Dodik merasa lemas. Tangannya yang melemah menjatuhkan kertas itu bersama arti terakhir kehidupannya. Dia bisa menerima kalau David, orang yang tidak disukainya adalah ayah kandungnya. Sedangkan untuk kebenaran ibu kandungnya, bagaimana itu mungkin? Bagaimana mungkin orang yang merawatnya sejak kecil, memberikannya kasih sayang, memberikan seluruh waktu untuknya bukanlah ibu kandungnya? Lalu siapa ibu kandungnya sebenarnya?

Dodik menerima David dan kembali pulang hanya untuk membahagiakan ibunya. Namun, ibunya bukanlah ibu kandungnya. Jadi untuk apa Dodik berusaha membahagiakan perempuan itu?

Dodik pun pergi dari rumah tanpa membawa apa pun selain mobil dan pakaian yang dikenakannya. Dia berniat pergi ke vila salah satu temannya yang berada di pedesaan. Sialnya kegelapan jalan membuatnya tersesat. Lebih sialnya lagi, dia tidak membawa apa pun selain mobil dan pakaiannya, yang berarti dia juga tidak membawa dompet dan ponselnya. Dodik menggaruk kepalanya penuh penyesalan. Bagaimana mungkin dia bisa meninggalkan benda paling penting itu?

Tok-tok.

Dodik mengangkat kepalanya karena seseorang mengetuk kaca jendelanya. Dia melihat dua tubuh berada di samping mobil. Dia pun menurunkan kaca jendelanya.

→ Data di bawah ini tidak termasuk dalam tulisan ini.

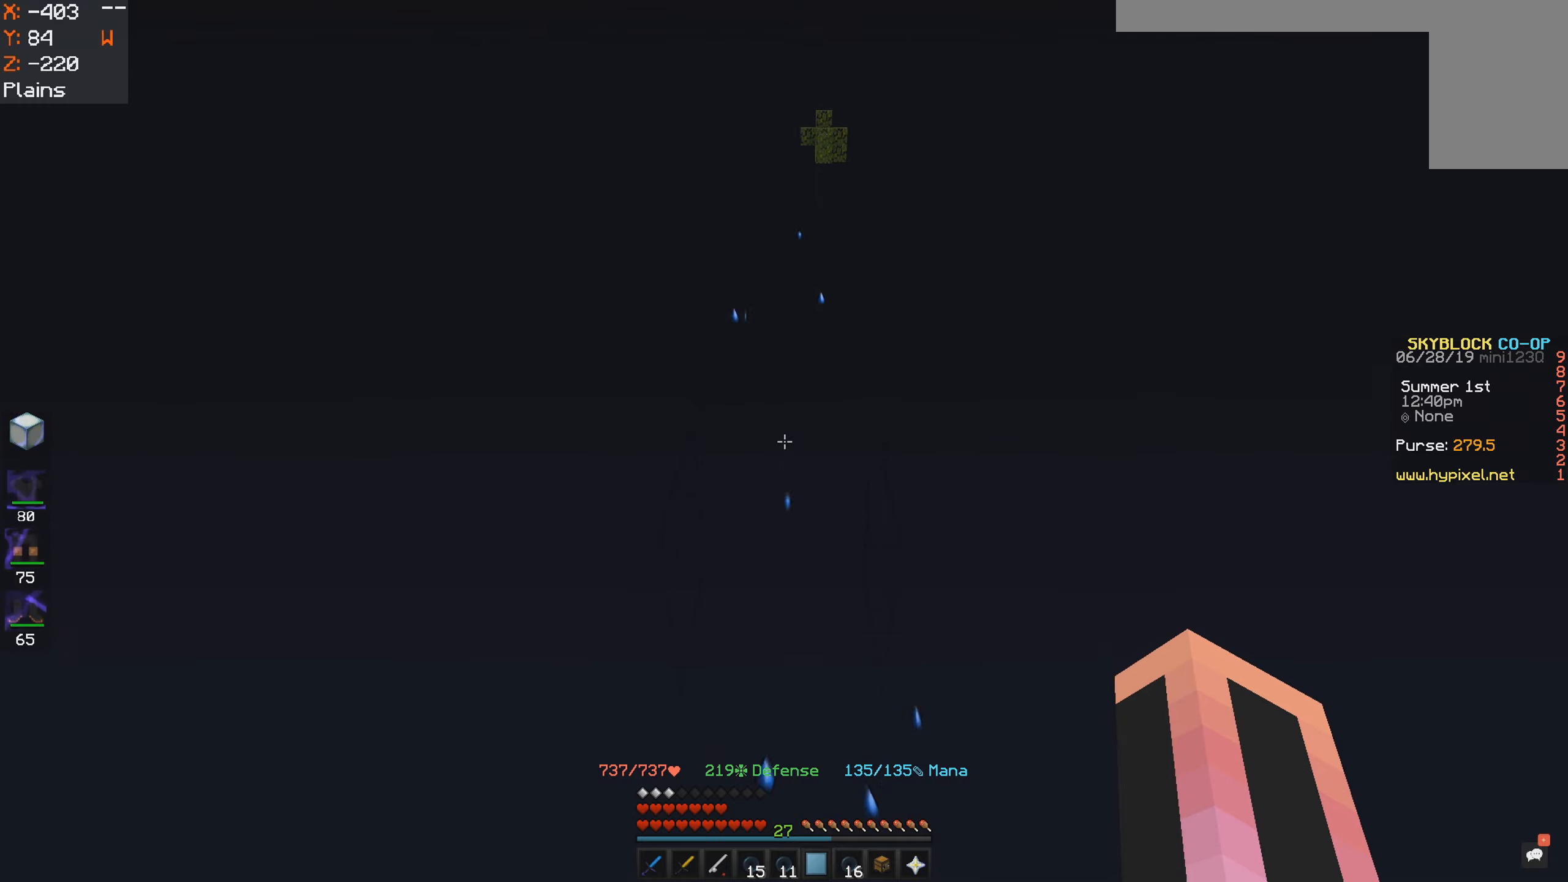
{"keys": ["w"], "mouse": [], "events": []}
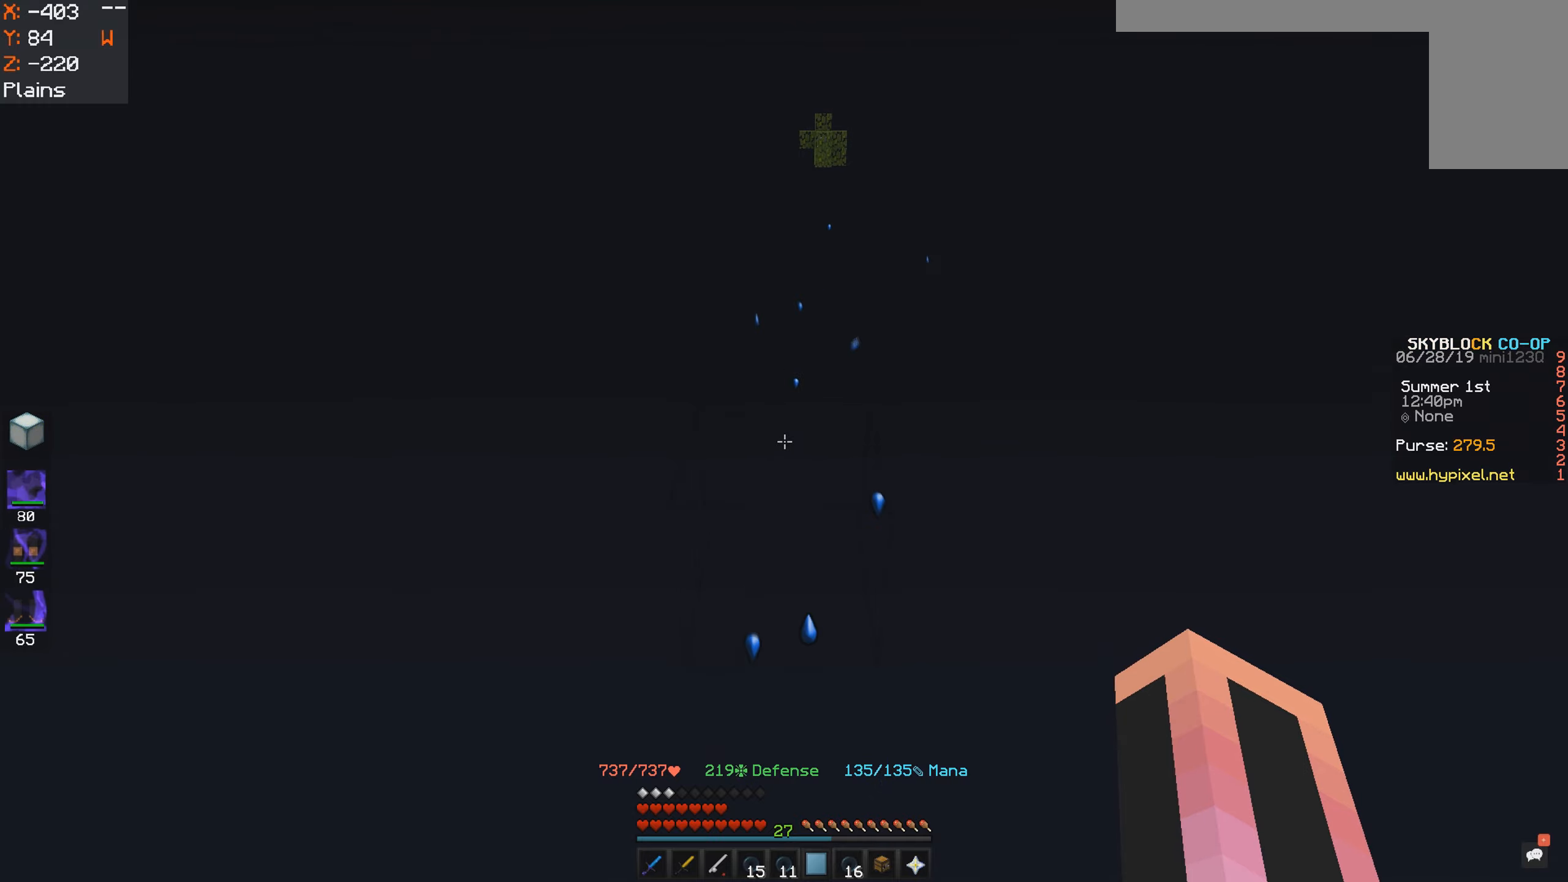
{"keys": ["w"], "mouse": [], "events": []}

"Ada apa, Pak?" tanya Dodik.

Kedua laki-laki itu menunduk sehingga menunjukkan kepalanya yang berbalut kaus. Seketika Dodik terperanjat dan merasa ketakutan. Laki-laki yang kepalanya terbungkus kaus biru langsung memasukkan tangannya ke dalam mobil Dodik untuk membuka pintunya.

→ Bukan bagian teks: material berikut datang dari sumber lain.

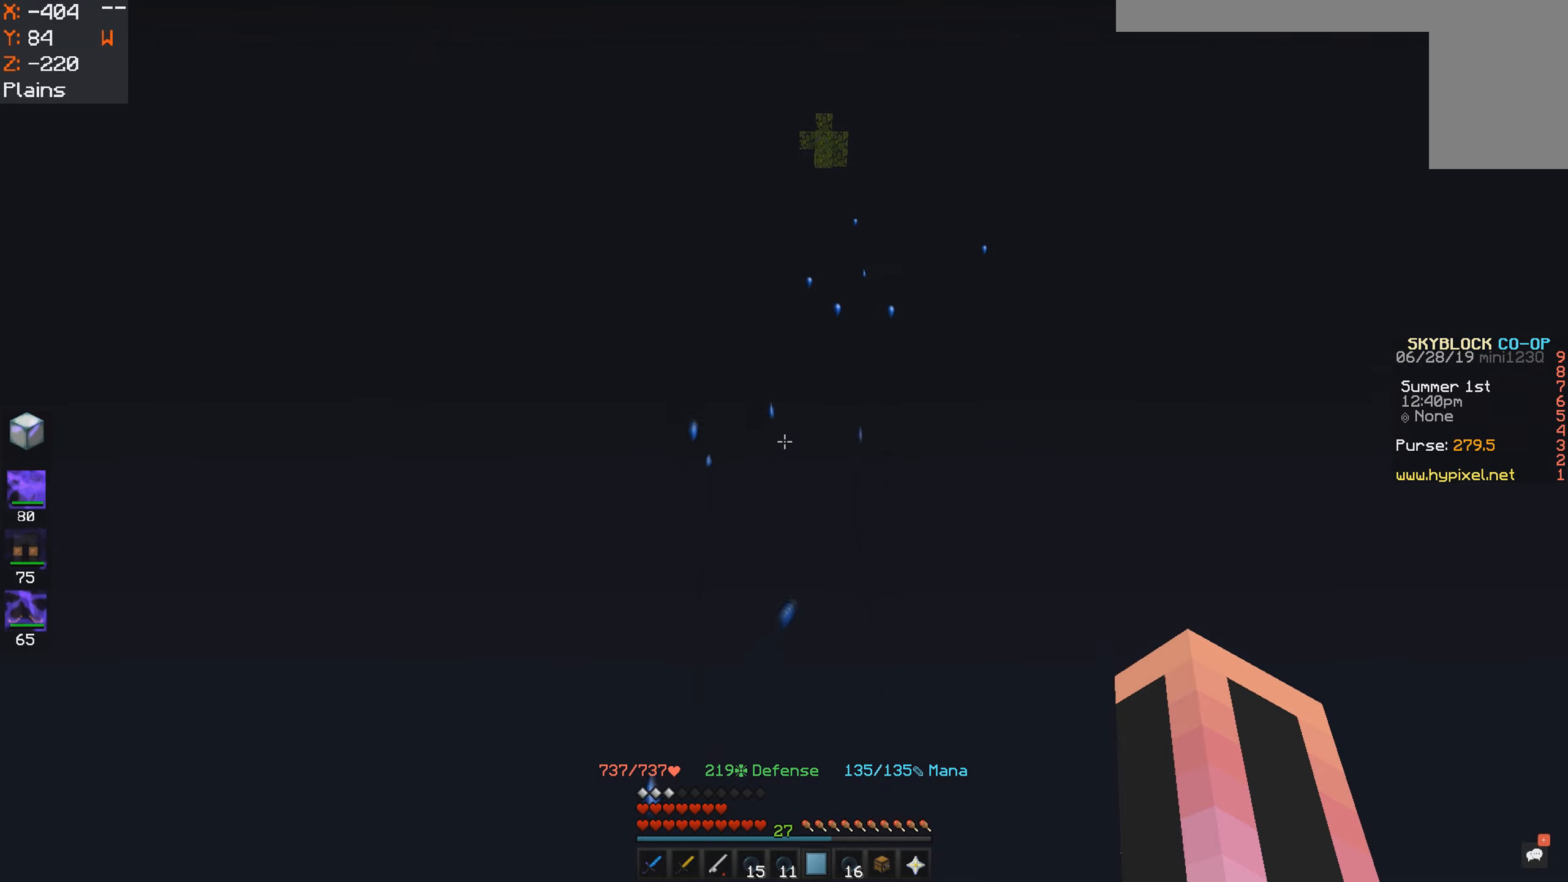
{"keys": ["w"], "mouse": [], "events": []}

"Apa yang kamu lakukan?" tanya Dodik. Dia mundur sedikit demi sedikit.

"Kasih semua barangmu!" sentak laki-laki berkaus biru dengan menadahkan tangannya.

Dodik membelalakan kedua matanya. Apa ini pembegalan? Apa kedua orang ini yang disebut begalator? –eh?

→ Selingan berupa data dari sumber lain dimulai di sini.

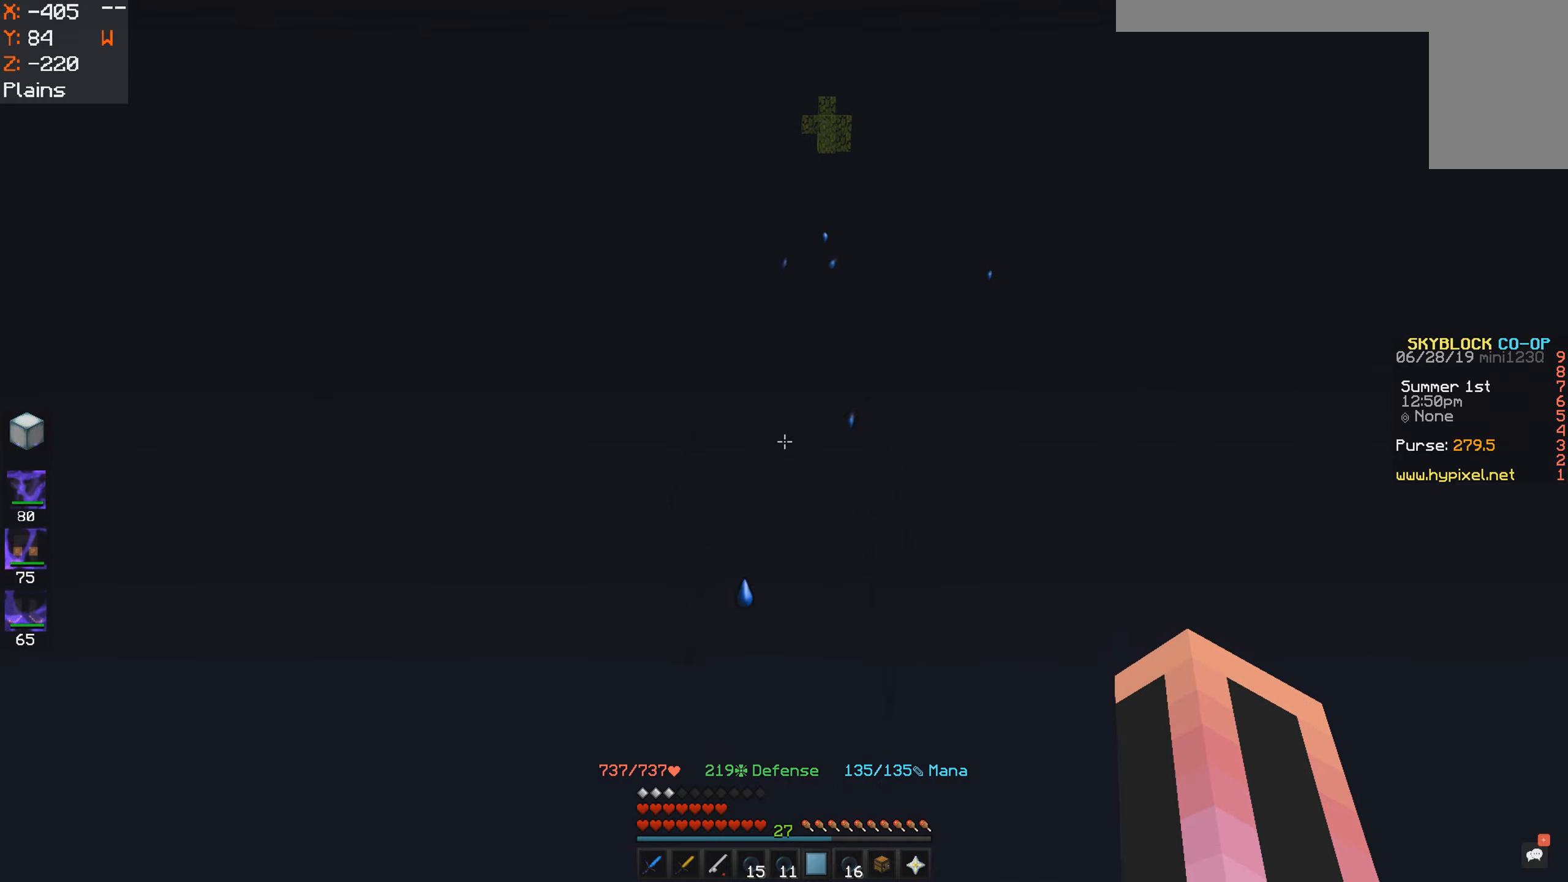
{"keys": ["w"], "mouse": [], "events": []}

Terbiasa hidup di atas awan, Dodik tidak tahu bagaimana menghadapi situasi saat kakinya memijak kerikil. Dodik yang kebingungan langsung membuka pintu di belakangnya dan keluar dari sana. Sialnya, satu orang lainnya yang kepalanya terbungkus kaus hitam malah menghadangnya.

"Mana kunci mobilnya?!" Laki-laki itu juga menadahkan tangannya.

Dodik menyembunyikan kunci mobil di balik punggungnya. Jika orang ini memintanya beberapa hari lalu, Dodik akan memberikannya secara cuma-cuma. Namun, sekarang Dodik bahkan tidak memiliki sepeser uang pun.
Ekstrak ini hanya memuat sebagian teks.